As the country’s exports continue to shrink, the government’s top economic hierarchy is still sparring over who is to blame.
Officials at the Ministry of Commerce attributed falling proceeds to disproportional weight of fiscal concerns in the policy formulation and fragmented institutional architecture.
They argued that as long as the ministries dealing with production (agriculture/industry) and their exports were placed practically under the finance ministry, the problems would persist.
Pakistan’s merchandise exports fell 14 per cent year-on-year to around $12 billion during July-January FY16, according to the Pakistan Bureau of Statistics.

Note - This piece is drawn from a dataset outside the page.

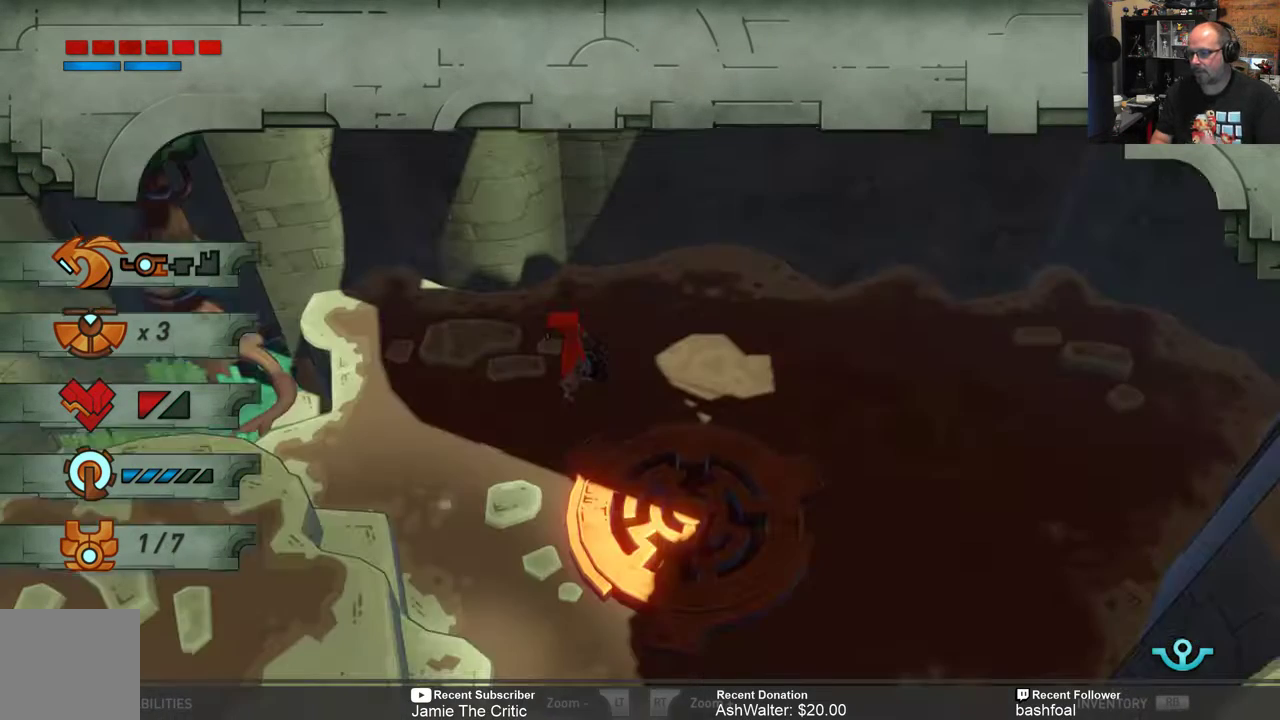
{"buttons": [], "left_stick": "center", "right_stick": "center", "events": [[17, "B", "down"], [117, "B", "up"]]}
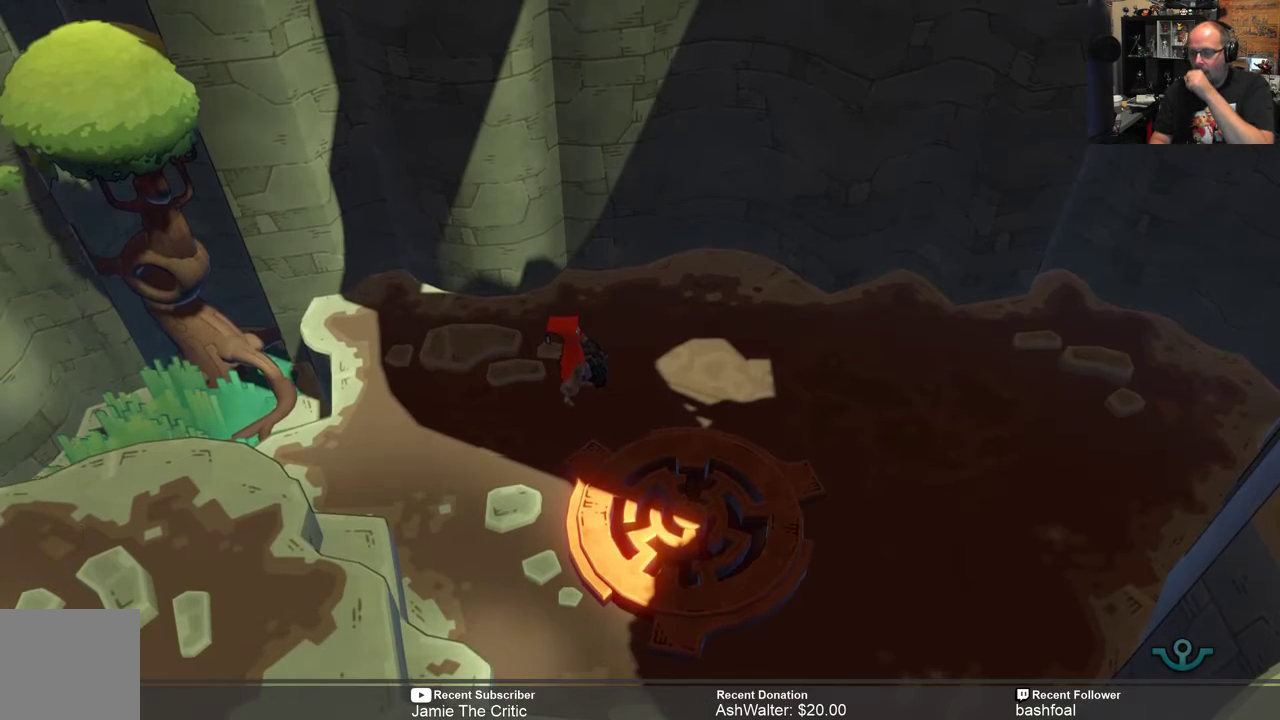
{"buttons": [], "left_stick": "center", "right_stick": "center", "events": []}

Sources said that when cornered in meetings over weak performance, senior government officials refused to accept the blame for a situation that, they said, was beyond their domain. “The responsibility rests with people who monopolise decision-making,” a disgruntled member of the economic team said, hinting at the finance ministry. “We are excluded from exercises of energy pricing, interest rate determination and even the duty regime in place in the country,” another senior officer retorted in frustration. “All these policies have a direct bearing on the cost of production and trading environment.”
Talking to Dawn, an officer, who declined to be named because he was not authorised to speak to the media, said local businesses had to become more competitive to fare better in the global market. “You can only sell if your offer is better than others in terms of price and quality. Today, no one is ready to import junk even for free,” he said, emphasising on putting in place mechanisms of certifications to ensure standards.
A comprehensive strategy condensed in the Strategic Trade Policy Framework 2016-18 had already been presented, but its implementation required release of funds that were earlier approved for various initiatives suggested, he said. “How can we be expected to deliver without resources required to implement initiatives found necessary?’ he quipped.
When contacted, a senior finance ministry official in Islamabad was also reluctant to go on record. One officer said that falling exports were as much their concern as that of other line ministries and departments.
“Yes, there were some delays in the release of funds to the Ministry of Commerce. But the government has given incentives to the textile sector and one reason for approving cuts in power rates was to bring the cost of production down to make it viable for exports,” another official said.
“The file of three-year export policy framework is with the prime minister and funds will be released as soon as he gives the go-ahead,” a source said.